F_ISOL_BAREMETAL_HARD	-> No OS interruptions. Fault on syscalls that
			require such actions in the future.
Question: why BAREMETAL ?
To disinguish it from "Realtime". We want the processor for ourselves
without anything else running on it.
quoted
Two comments:

1) HARD mode could also block activities from different CPUs that can
interrupt this isolated CPU (for example CPU hotplug, or increasing
per-CPU trace buffer size).
Blocking? The app should fail if any deferred actions are triggered as a
result of syscalls. It would give a warning with _WARN
There are many supposedly innocent things, nowhere at the scale of CPU 
hotplug, that happen in a system and result in synchronization 
implemented as an IPI to every online CPU. We should consider them to be 
an ordinary occurrence, so there is a choice:

1. Ignore them completely and allow them in isolated mode. This will 
delay userspace with no indication and no isolation breaking.

2. Allow them, and notify userspace afterwards (through vdso or through 
userspace helper/manager over shared memory). This may be useful in 
those rare situations when the consequences of delay can be mitigated 
afterwards.

3. Make them break isolation, with userspace being notified normally 
(ex: with a signal in the current implementation). I guess, can be used 
if somehow most of the causes will be eliminated.

4. Prevent them from reaching the target CPU and make sure that whatever 
synchronization they are intended to cause, will happen when intended 
target CPU will enter to kernel later. Since we may have to synchronize 
things like code modification, some of this synchronization has to 
happen very early on kernel entry.

I am most interested in (4), so this is what was implemented in my 
version of the patch (and currently I am trying to achieve completeness 
and, if possible, elegance of the implementation).

I guess, if we want to add more controls, we can allow the user to 
choose either of those four options, or of a subset of them. In my 
opinion, if (4) will be available, and the only additional cost will be 
time for synchronization spent in breaking isolation procedure, there is 
not much need in the other three. Without (4) I don't think, the goal of 
providing consistent, interruption-free environment is achieved at all, 
so not implementing it would be very bad.
quoted
2) For a type of application it is the case that certain interruptions
can be tolerated, as long as they do not cross certain thresholds.
For example, one loses the flexibility to read/write MSRs
on the isolated CPUs (including performance counters,
RDT/MBM type MSRs, frequency/power statistics) by
forcing a "no interruptions" mode.
Does reading these really cause deferred actions by the OS? AFAICT you
could map these into memory as well as read them without OS activities.
Access to those is hardware/architecture-specific, and in many cases, 
indeed, there is no need to issue a syscall at all.
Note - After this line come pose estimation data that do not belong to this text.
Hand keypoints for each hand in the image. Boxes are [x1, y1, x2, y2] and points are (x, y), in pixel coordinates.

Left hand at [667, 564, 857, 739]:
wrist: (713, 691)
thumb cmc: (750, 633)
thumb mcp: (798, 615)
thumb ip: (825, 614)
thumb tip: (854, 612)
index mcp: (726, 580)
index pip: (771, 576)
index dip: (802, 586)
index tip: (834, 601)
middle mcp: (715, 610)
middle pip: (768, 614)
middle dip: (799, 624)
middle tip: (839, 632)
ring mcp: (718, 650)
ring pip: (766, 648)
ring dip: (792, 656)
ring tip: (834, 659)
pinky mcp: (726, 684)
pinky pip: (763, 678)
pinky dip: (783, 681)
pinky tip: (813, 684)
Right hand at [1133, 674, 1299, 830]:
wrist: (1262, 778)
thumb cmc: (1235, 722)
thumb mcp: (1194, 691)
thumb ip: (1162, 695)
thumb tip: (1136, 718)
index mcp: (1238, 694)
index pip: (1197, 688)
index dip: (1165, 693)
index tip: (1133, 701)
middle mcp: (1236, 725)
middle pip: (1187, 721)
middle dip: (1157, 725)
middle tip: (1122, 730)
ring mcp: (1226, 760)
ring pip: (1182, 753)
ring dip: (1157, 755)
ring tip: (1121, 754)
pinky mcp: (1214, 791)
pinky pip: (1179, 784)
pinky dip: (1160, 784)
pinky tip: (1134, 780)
However for many applications the model with a helper task performing 
interactions with OS on a different core and exchanging data over shared 
memory may be sufficient, and it will also provide clear separation 
between operations that do require consistent timing and those that don't.
"Interruptions that can be tolerated".... Well that is the wild west of
"realtime" where you can define how much of a time slice is "real" and how
much can be use by other processes. I do not think that any of that should
come into this API.
To be honest, I have no idea, what can and can not be tolerated by 
applications other than what I am familiar with. Applications that I 
know, require no interruptions at all, so I want to implement that. I 
assume, someone already uses existing CPU isolation for the purpose of 
providing "nearly interrupt-less" environment.

I can imaging something like a task of controlling a large slow-updating 
LED display by bit-banging a strictly timed long serial message 
representing a frame or frame update. If interrupted, it may, depending 
on the protocol, corrupt the state of a single LED or fail to update 
until the end of the screen, but the next start of message will reset 
the state, and everything will work until the next interrupt. Maybe 
there are more realistic or useful examples.